The story starts more than two decades years ago, when an expert committee convened by the World Health Organization (WHO) examined associations between BMI, body fat percentage, and risk factors for type 2 diabetes and cardiovascular disease in studies of Asian populations. They found that at similar BMI levels, Asian adults have higher body fat percentages and more metabolic risk factors than White adults. Although the WHO declined to formally establish different BMI thresholds for overweight and obesity in Asian populations, it suggested "additional trigger points for public health action": BMI greater than 23 represents "increased risk" and BMI greater than 27.5 represents "high risk."

In 2015, the American Diabetes Association (ADA) examined evidence from 4 cohort studies in Asian American populations and concluded that Asian American adults should be considered for diabetes screening if they have a BMI greater than 23, based on the prevalence of type 2 diabetes in this population being roughly equivalent to that in White Americans with a BMI greater than 25. (The U.S. Preventive Services Task Force recommends screening for prediabetes and diabetes in nonpregnant adults aged 35 to 70 with a BMI of 25 or greater, but it alludes to the ADA's lower threshold for Asian Americans in its practice considerations.) Notably, the studies cited by the ADA included virtually no persons of Chinese descent, despite Chinese being the largest Asian American subgroup. So this guideline does not necessarily apply to me.

However, a 2009 study of a large cohort (n=36,386) of Taiwanese civil servants and schoolteachers over age 40 found that all-cause mortality increased significantly at BMIs greater than 25, analogous to the increase in mortality seen in White populations with obesity (BMI > 30). Taiwanese adults with BMIs from 23 to 24.9 had no difference in all-cause mortality compared to persons with lower BMIs but showed a nonsignificant trend toward increased cardiovascular mortality that was not modified by smoking status. That this study suggested a nearly identical risk threshold as studies in other Asian American populations would argue that I am not exempt.

A more recent comparative study of minority populations living in England found that South Asians with lower BMIs had the highest risk of developing diabetes, followed by Arab, Chinese, Black, and finally White populations. Presumably, race and ethnicity were self-identified. Similarly, a 2023 scientific statement from the American Heart Association found that the risk of coronary artery disease appears to be highest among South Asian and Filipino Americans and lowest among Chinese, Japanese, and Korean Americans, but cautioned that limited disaggregated data precluded making clinical recommendations based on race or ethnicity. As a JAMA news article recently noted, the common practice of national surveys lumping diverse ethnic groups into a single "Asian" obscures disparities within those groups and frustrates efforts to achieve health equity.

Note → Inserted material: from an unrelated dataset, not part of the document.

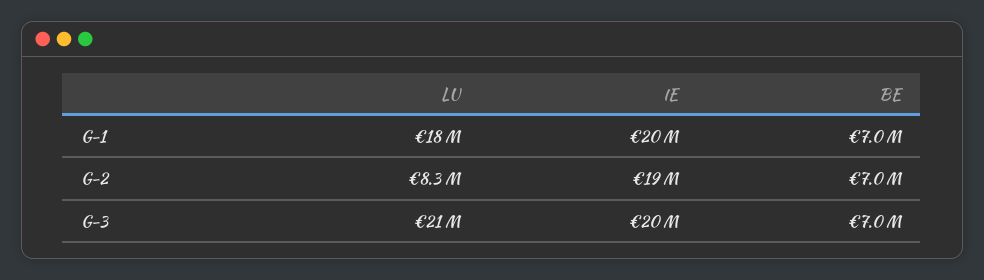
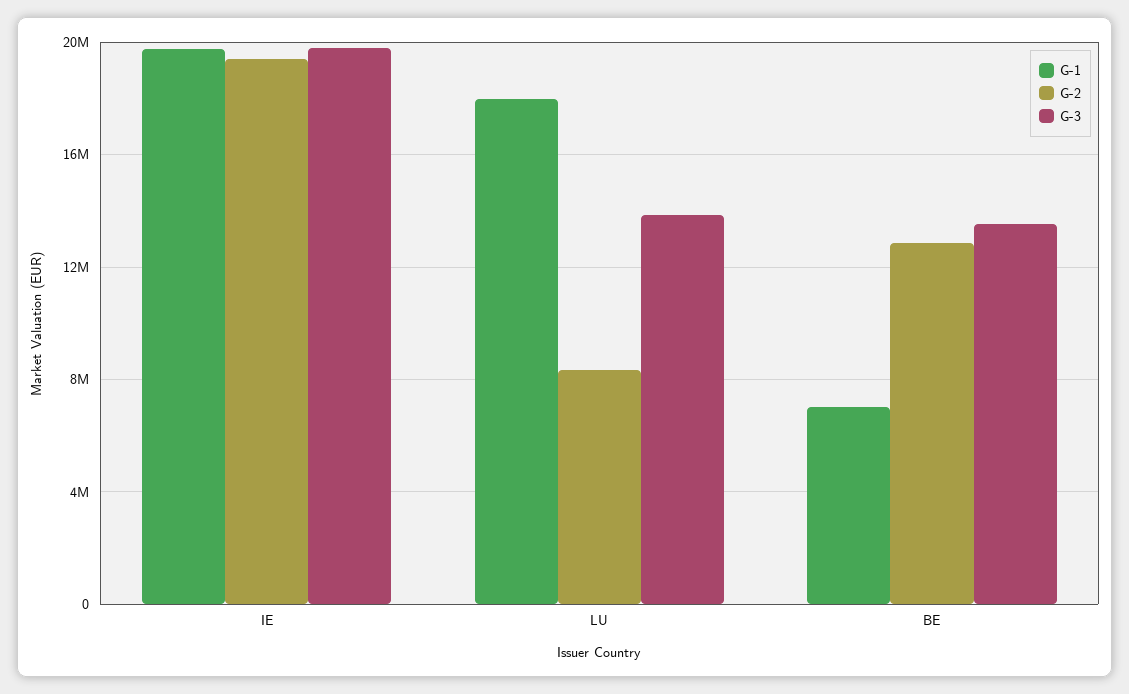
G-2, BE: 7000000 -> 13000000
G-3, LU: 21000000 -> 14000000
G-3, BE: 7000000 -> 13500000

My admittedly selective review of the data leads me to believe there is probably some value to considering more intensive lifestyle counseling and metabolic screening in Asian patients with BMIs between 23 and 25, like me. But what do we do about the rising numbers of American adults of mixed race? Perhaps "precision medicine" will eventually find a way to integrate genetic and environmental risks and let clinicians dispense entirely with numeric thresholds and race categories, but I would be surprised if this occurs before the end of my career in medicine.